▶ _TEXTO PROPORCIONADO_:
##########
Ahora sí: díganme palabras de amor, que las estoy esperando. No importa que no escriban todes les que quiero, no importa que no digan lo que espero. Porque, después de 11 años, la universidad me enseñó que las cosas imperfectas también pueden ser felices.

sábado, 2 de octubre de 2021

Preguntar en terapia intensiva


“Me quiero ir a casa”, me dice Víctor y se le ponen llorosos sus ojos celestes. Víctor es mi abuelo, tiene 84 años y está acostado en la sala de terapia intensiva del hospital Gandulfo. Yo tengo 25, estoy sentado al lado suyo y le digo que no, que tenemos que pasar la noche ahí, juntos. Son las nueve y media. Mucho más que esta noche larga, me preocupa, me pone nervioso, me hace un monstruo en la panza una pregunta que da vueltas en mi cabeza y no sé si me animaré a preguntarle. 

Nunca en su vida Víctor había pasado una noche en un hospital. Alrededor nuestro hay gemidos de dolor, ruidos de camillas, enfermeras que entran cada tanto. Cuando pasan las horas, las camillas y las enfermeras son menos, pero quedan, incómodos, tensos en el aire, los gemidos de dolor de una decena de personas que no sé si están mejorando, agonizando o muriéndose a centímetros de mí. No me animo a mirarlas.
##########
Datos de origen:
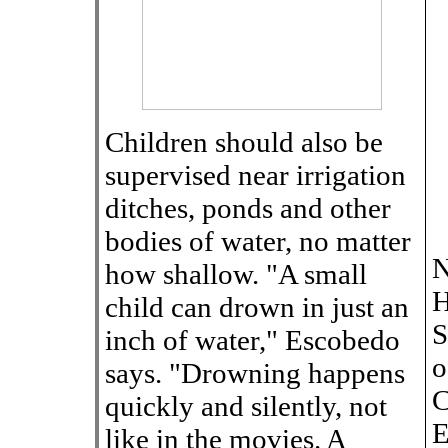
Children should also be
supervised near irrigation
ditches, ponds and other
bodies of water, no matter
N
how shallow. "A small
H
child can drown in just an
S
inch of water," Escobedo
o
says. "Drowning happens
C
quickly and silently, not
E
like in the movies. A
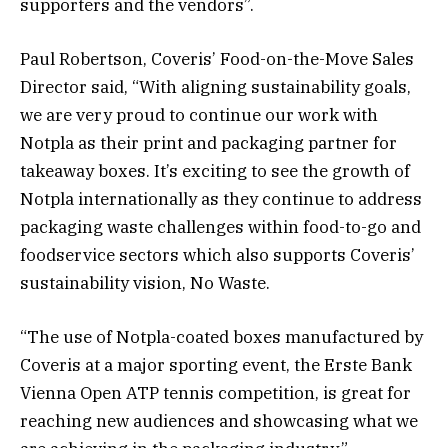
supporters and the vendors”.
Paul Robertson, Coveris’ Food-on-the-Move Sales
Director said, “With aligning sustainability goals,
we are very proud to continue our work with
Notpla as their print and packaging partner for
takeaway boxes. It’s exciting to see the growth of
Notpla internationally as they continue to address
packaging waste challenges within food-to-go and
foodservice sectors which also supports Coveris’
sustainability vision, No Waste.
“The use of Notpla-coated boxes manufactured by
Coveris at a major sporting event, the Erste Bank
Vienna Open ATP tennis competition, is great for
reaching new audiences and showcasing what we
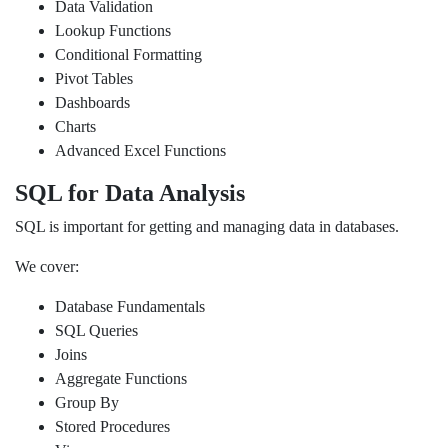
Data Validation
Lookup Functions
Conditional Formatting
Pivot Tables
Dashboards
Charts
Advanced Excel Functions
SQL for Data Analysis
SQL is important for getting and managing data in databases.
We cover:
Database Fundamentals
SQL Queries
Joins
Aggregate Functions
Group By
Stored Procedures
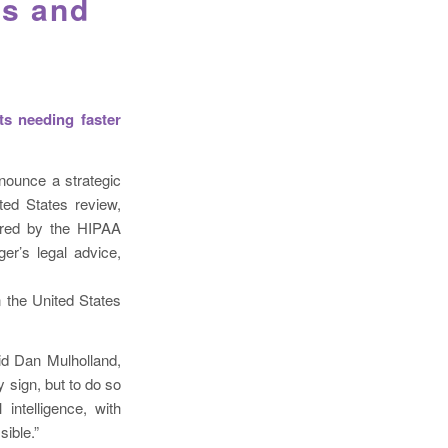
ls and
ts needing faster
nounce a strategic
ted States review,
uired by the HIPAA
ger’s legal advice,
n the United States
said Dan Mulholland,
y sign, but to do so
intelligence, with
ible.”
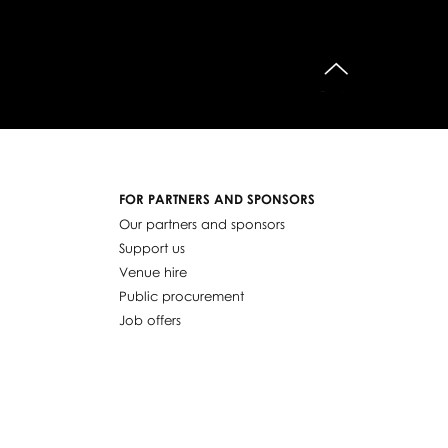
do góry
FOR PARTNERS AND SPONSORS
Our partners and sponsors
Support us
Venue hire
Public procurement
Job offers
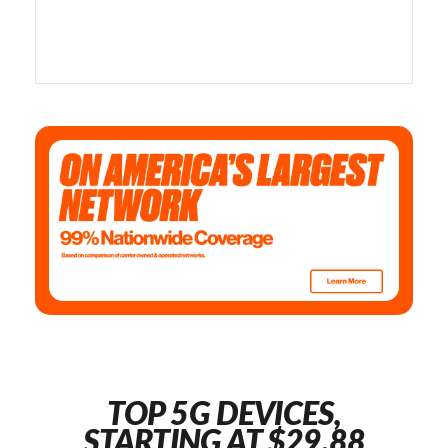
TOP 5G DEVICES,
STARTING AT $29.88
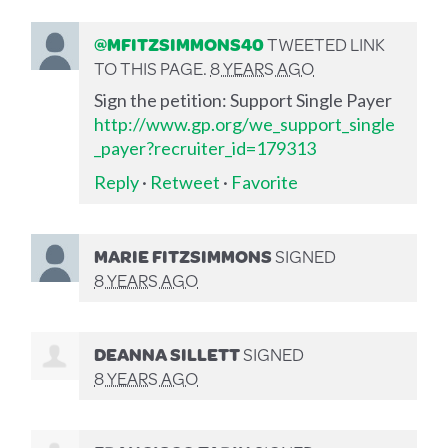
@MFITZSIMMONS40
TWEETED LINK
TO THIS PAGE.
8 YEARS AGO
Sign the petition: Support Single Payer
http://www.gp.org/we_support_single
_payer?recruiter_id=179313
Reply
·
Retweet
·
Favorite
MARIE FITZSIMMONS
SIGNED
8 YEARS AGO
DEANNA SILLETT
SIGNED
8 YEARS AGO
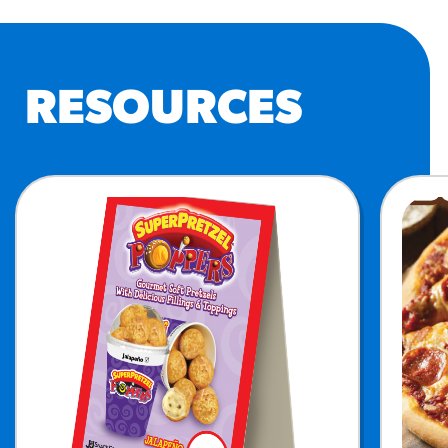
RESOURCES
##########
▶ _CONSIGNA A_: Según el texto proporcionado, ¿qué edad tiene Víctor?
▶ _CONSIGNA B_: Reproduzca el fragmento del texto proporcionado que comienza en "sábado, 2 de" y termina en "animaré a preguntarle.", y sustituya en él "abuelo" por "padre".
Los datos constituyen un material independiente del texto proporcionado.

▶ _RESULTADO DEL EJERCICIO A_: Víctor tiene 84 años.

▶ _RESULTADO DEL EJERCICIO B_:
sábado, 2 de octubre de 2021

Preguntar en terapia intensiva


“Me quiero ir a casa”, me dice Víctor y se le ponen llorosos sus ojos celestes. Víctor es mi padre, tiene 84 años y está acostado en la sala de terapia intensiva del hospital Gandulfo. Yo tengo 25, estoy sentado al lado suyo y le digo que no, que tenemos que pasar la noche ahí, juntos. Son las nueve y media. Mucho más que esta noche larga, me preocupa, me pone nervioso, me hace un monstruo en la panza una pregunta que da vueltas en mi cabeza y no sé si me animaré a preguntarle.